Climbing up and down the stairs all day just to get anywhere would annoy me, the me living on this Earth in 2024, but the imagined me inhabiting the silo would probably benefit from all the exercise. And besides, there'd be no point complaining about it anyway, it's not like there's an elevator; these classes of workers need to be kept as physically separate as possible, the place was designed like that on purpose (as we're particularly finding out in the last few episodes!).

What would I, someone who had never known the outside, think about the outside? Probably whatever I was told! I've never felt the sun, never known the wind, never smelled freshly-cut grass or heard the roar of the ocean. All I've ever known is the concrete walls of the silo, so if something happened that challenged my established view of what was outside its walls, maybe I simply wouldn't believe it. Or maybe it would light a fire inside my imagination, and others, and there'd be revolution.

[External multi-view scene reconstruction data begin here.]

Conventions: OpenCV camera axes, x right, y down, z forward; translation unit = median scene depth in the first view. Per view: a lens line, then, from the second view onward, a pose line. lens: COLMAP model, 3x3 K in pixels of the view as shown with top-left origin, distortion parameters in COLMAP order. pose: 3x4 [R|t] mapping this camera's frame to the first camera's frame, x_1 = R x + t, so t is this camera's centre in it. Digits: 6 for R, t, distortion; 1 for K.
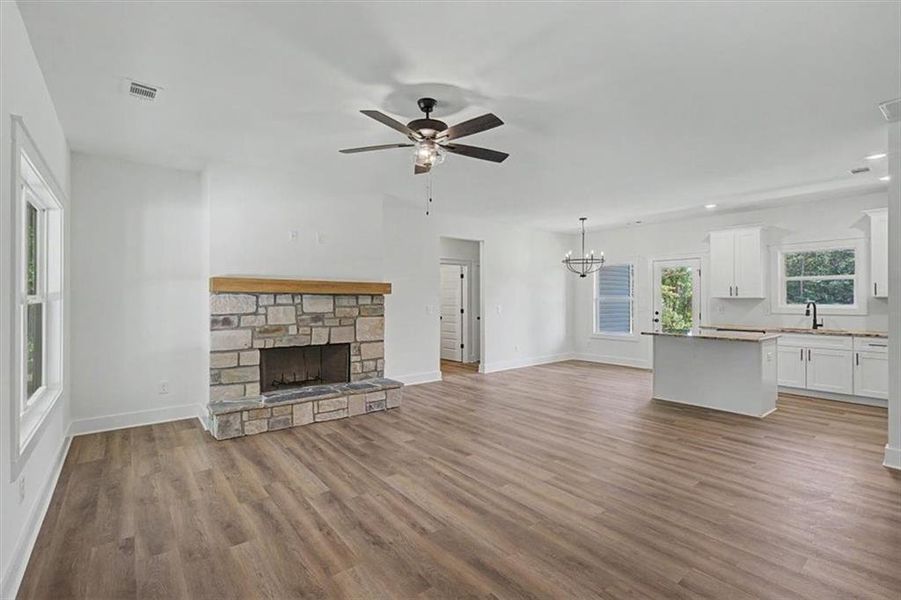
lens RADIAL K [[417.7, 0, 447.0], [0, 417.7, 294.0], [0, 0, 1]] dist [-0.014415, 0.000241]
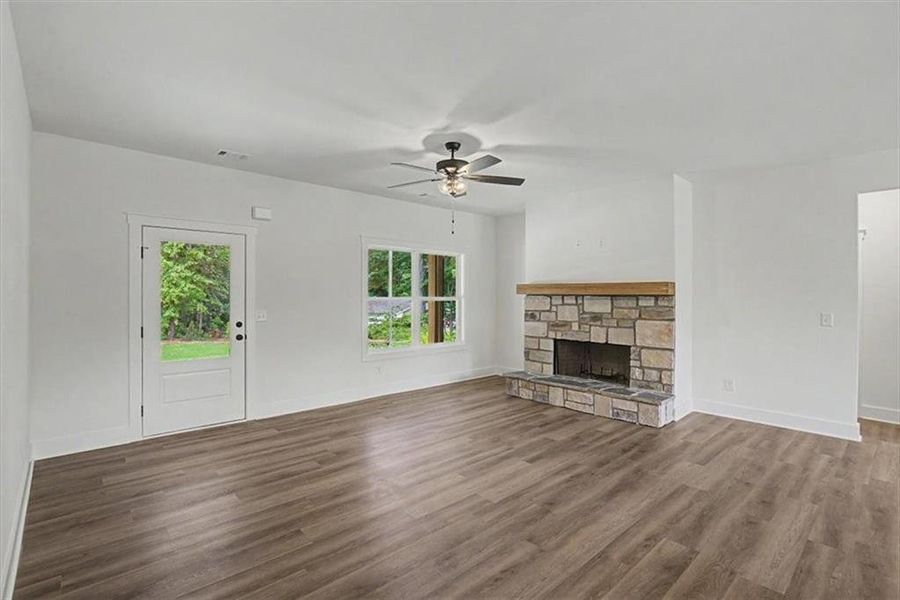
lens RADIAL K [[417.2, 0, 446.5], [0, 417.2, 294.0], [0, 0, 1]] dist [-0.014415, 0.000241]
pose [[0.052015, -0.006352, -0.998626, 0.777417], [0.008329, 0.999948, -0.005927, -0.000128], [0.998612, -0.008009, 0.052065, 0.586548]]
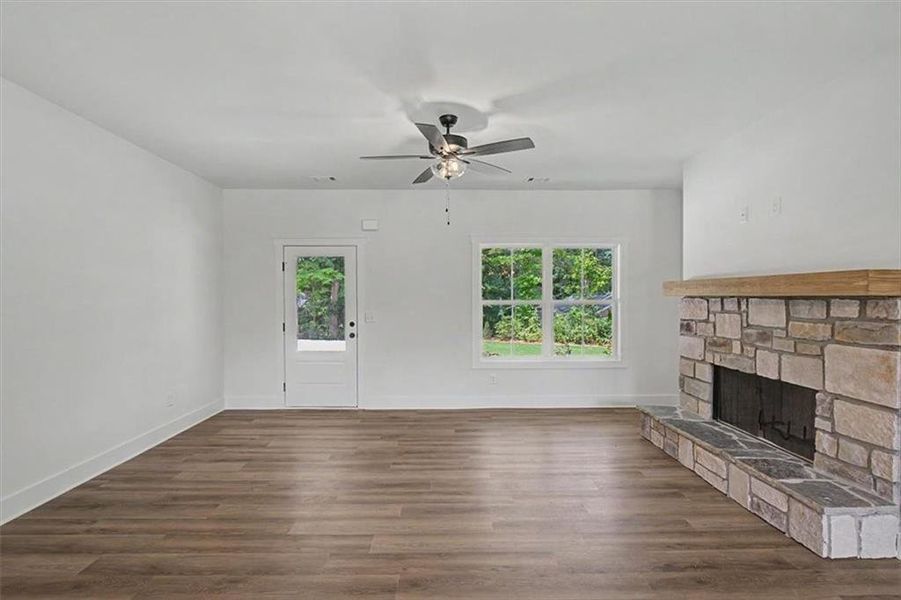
lens RADIAL K [[423.9, 0, 450.5], [0, 423.9, 300.0], [0, 0, 1]] dist [-0.002690, 0.000521]
pose [[-0.616700, 0.002153, -0.787195, 0.513190], [0.008218, 0.999959, -0.003704, 0.003113], [0.787155, -0.008754, -0.616693, 1.071117]]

The silo is governed by an old, pre-apocalypse text known as "The Pact", which supposedly exists to keep everyone safe (and in line), but it can't account for every eventuality.

If the time came for that revolution, would I join in? I don't know, man! It's easy as someone watching this on TV to cheer for those wanting to get outside, or to at least affect change inside a silo, but if the silo had been all anyone had known for centuries, would I risk it all? I don't know!

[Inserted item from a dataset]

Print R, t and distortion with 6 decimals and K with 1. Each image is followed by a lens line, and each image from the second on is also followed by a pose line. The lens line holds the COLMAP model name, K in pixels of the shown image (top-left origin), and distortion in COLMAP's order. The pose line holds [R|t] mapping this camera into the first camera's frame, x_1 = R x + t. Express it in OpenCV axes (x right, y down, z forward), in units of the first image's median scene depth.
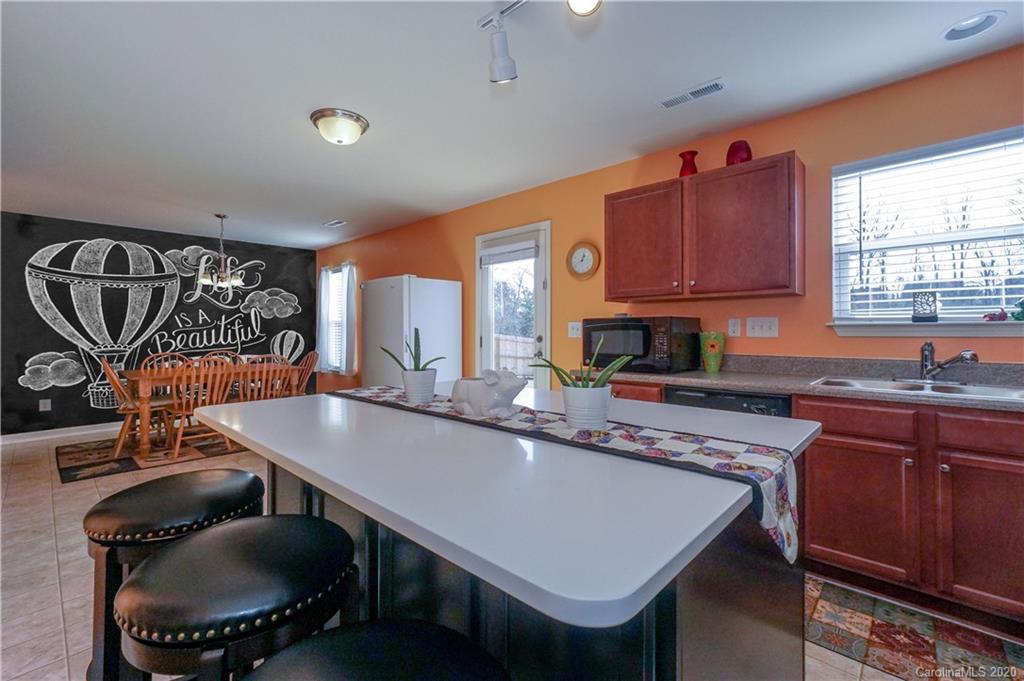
lens RADIAL K [[468.8, 0, 518.0], [0, 468.8, 335.6], [0, 0, 1]] dist [0.001260, 0.002498]
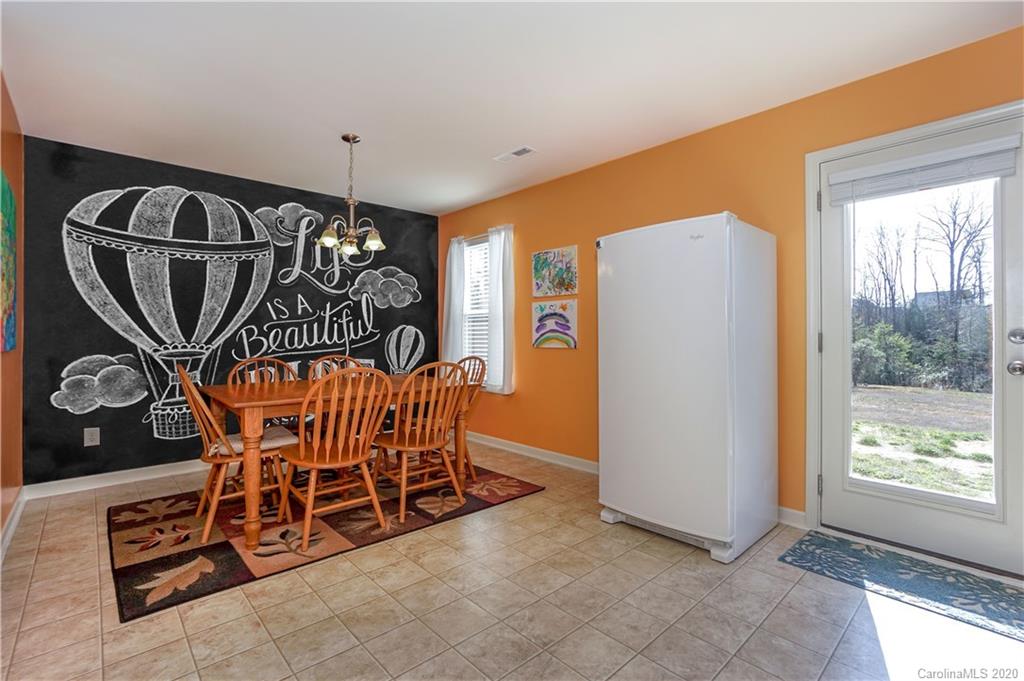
lens RADIAL K [[468.8, 0, 506.8], [0, 468.8, 334.1], [0, 0, 1]] dist [0.001260, 0.002498]
pose [[0.997756, 0.001965, -0.066929, -0.354019], [-0.002427, 0.999974, -0.006819, 0.008484], [0.066914, 0.006966, 0.997734, 0.357052]]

It's not often I find myself daydreaming about what the entirety of a life must be like inside a fictional universe as much as Silo's, but then there are few fictional universes that have mapped out their structure and design so comprehensively. The silo was built to last, and it has lasted, and every shot and scene of this fantastic TV show revels in a place where 10,000 people live now, but where so many others have lived and died before them as well.

It's so thorough that it doesn't even feel like a set, so much as something that's been filmed on location. The silo looks like a place I can actually visit and walk through, learn about and explore. A historical attraction from a different timeline. A place I can touch and smell and wander its halls. Like I've said already, I don't want to live there forever, but it seems real enough that I'd at least like to visit.

Silo might be a show about some of the last survivors on Earth, trapped forever inside a concrete bunker that sucks, but as a microcosm of a fully-realised human society--structurally and architecturally, all in the one place--it's a masterpiece.

We see every level and every class in Silo, from the elite to the workers. We also know they have pretzels and coffee, which is a surprise considering the circumstances.

UPDATE: Oh, looks like Adam Savage did a special on the Silo's construction (for the show, not in-universe) recently, and it shows just how much attention to detail and thought and love went into it! (thanks HogansGhosts!)